WORK ORDER = Output the data in full. Keep every word exact and exclude the pictures.

TASK INPUTS Start Marker

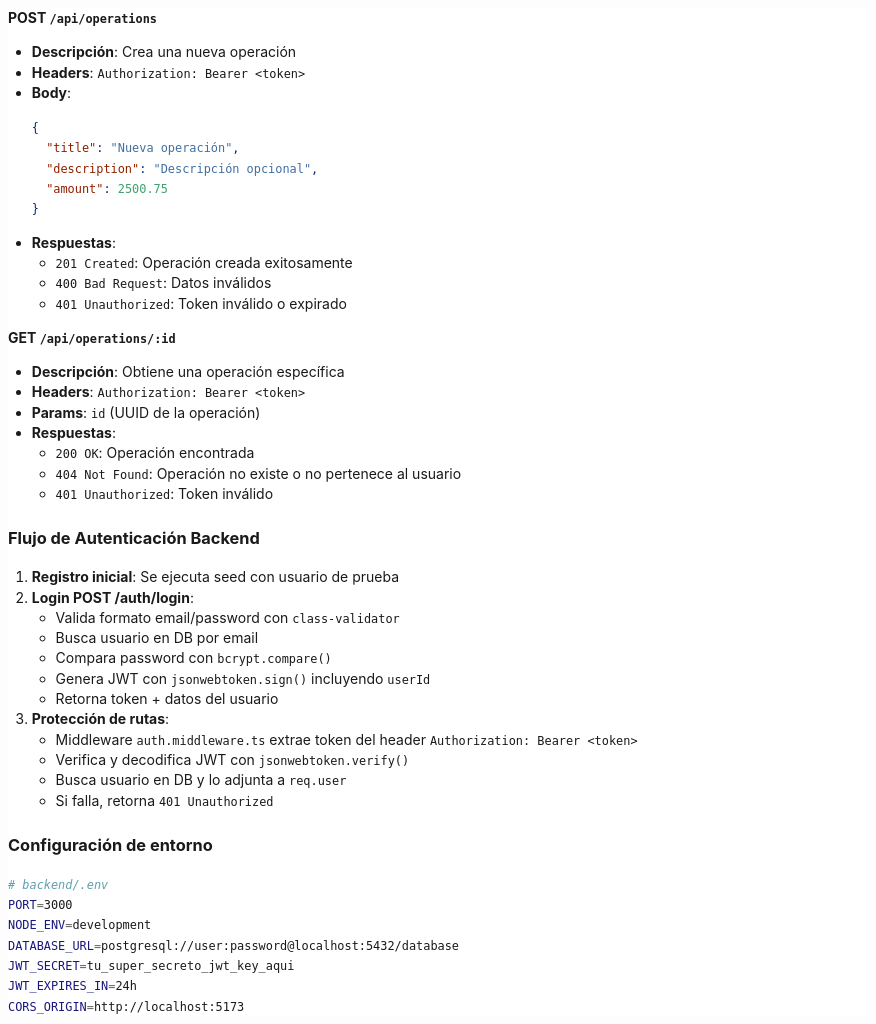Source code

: **POST `/api/operations`**

- **Descripción**: Crea una nueva operación
- **Headers**: `Authorization: Bearer <token>`
- **Body**:
  ```json
  {
    "title": "Nueva operación",
    "description": "Descripción opcional",
    "amount": 2500.75
  }
  ```
- **Respuestas**:
  - `201 Created`: Operación creada exitosamente
  - `400 Bad Request`: Datos inválidos
  - `401 Unauthorized`: Token inválido o expirado

**GET `/api/operations/:id`**

- **Descripción**: Obtiene una operación específica
- **Headers**: `Authorization: Bearer <token>`
- **Params**: `id` (UUID de la operación)
- **Respuestas**:
  - `200 OK`: Operación encontrada
  - `404 Not Found`: Operación no existe o no pertenece al usuario
  - `401 Unauthorized`: Token inválido

### Flujo de Autenticación Backend

1. **Registro inicial**: Se ejecuta seed con usuario de prueba
2. **Login POST /auth/login**:
   - Valida formato email/password con `class-validator`
   - Busca usuario en DB por email
   - Compara password con `bcrypt.compare()`
   - Genera JWT con `jsonwebtoken.sign()` incluyendo `userId`
   - Retorna token + datos del usuario
3. **Protección de rutas**:
   - Middleware `auth.middleware.ts` extrae token del header `Authorization: Bearer <token>`
   - Verifica y decodifica JWT con `jsonwebtoken.verify()`
   - Busca usuario en DB y lo adjunta a `req.user`
   - Si falla, retorna `401 Unauthorized`

### Configuración de entorno

```bash
# backend/.env
PORT=3000
NODE_ENV=development
DATABASE_URL=postgresql://user:password@localhost:5432/database
JWT_SECRET=tu_super_secreto_jwt_key_aqui
JWT_EXPIRES_IN=24h
CORS_ORIGIN=http://localhost:5173
```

TASK INPUTS End Marker

REPLY =
Source code

: **POST `/api/operations`**

- **Descripción**: Crea una nueva operación
- **Headers**: `Authorization: Bearer <token>`
- **Body**:
  ```json
  {
    "title": "Nueva operación",
    "description": "Descripción opcional",
    "amount": 2500.75
  }
  ```
- **Respuestas**:
  - `201 Created`: Operación creada exitosamente
  - `400 Bad Request`: Datos inválidos
  - `401 Unauthorized`: Token inválido o expirado

**GET `/api/operations/:id`**

- **Descripción**: Obtiene una operación específica
- **Headers**: `Authorization: Bearer <token>`
- **Params**: `id` (UUID de la operación)
- **Respuestas**:
  - `200 OK`: Operación encontrada
  - `404 Not Found`: Operación no existe o no pertenece al usuario
  - `401 Unauthorized`: Token inválido

### Flujo de Autenticación Backend

1. **Registro inicial**: Se ejecuta seed con usuario de prueba
2. **Login POST /auth/login**:
   - Valida formato email/password con `class-validator`
   - Busca usuario en DB por email
   - Compara password con `bcrypt.compare()`
   - Genera JWT con `jsonwebtoken.sign()` incluyendo `userId`
   - Retorna token + datos del usuario
3. **Protección de rutas**:
   - Middleware `auth.middleware.ts` extrae token del header `Authorization: Bearer <token>`
   - Verifica y decodifica JWT con `jsonwebtoken.verify()`
   - Busca usuario en DB y lo adjunta a `req.user`
   - Si falla, retorna `401 Unauthorized`

### Configuración de entorno

```bash
# backend/.env
PORT=3000
NODE_ENV=development
DATABASE_URL=postgresql://user:password@localhost:5432/database
JWT_SECRET=tu_super_secreto_jwt_key_aqui
JWT_EXPIRES_IN=24h
CORS_ORIGIN=http://localhost:5173
```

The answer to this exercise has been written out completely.